Data excerpts
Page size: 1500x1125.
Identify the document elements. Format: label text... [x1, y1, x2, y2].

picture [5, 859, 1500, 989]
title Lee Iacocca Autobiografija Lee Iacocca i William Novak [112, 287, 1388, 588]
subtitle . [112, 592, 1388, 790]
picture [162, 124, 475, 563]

What is being asked => From the first line to the last, write out the data exactly.

Answer space =>
Page size: 1500x1125.
Identify the document elements. Format: label text... [x1, y1, x2, y2].

picture [5, 859, 1500, 989]
title Lee Iacocca Autobiografija Lee Iacocca i William Novak [112, 287, 1388, 588]
subtitle . [112, 592, 1388, 790]
picture [162, 124, 475, 563]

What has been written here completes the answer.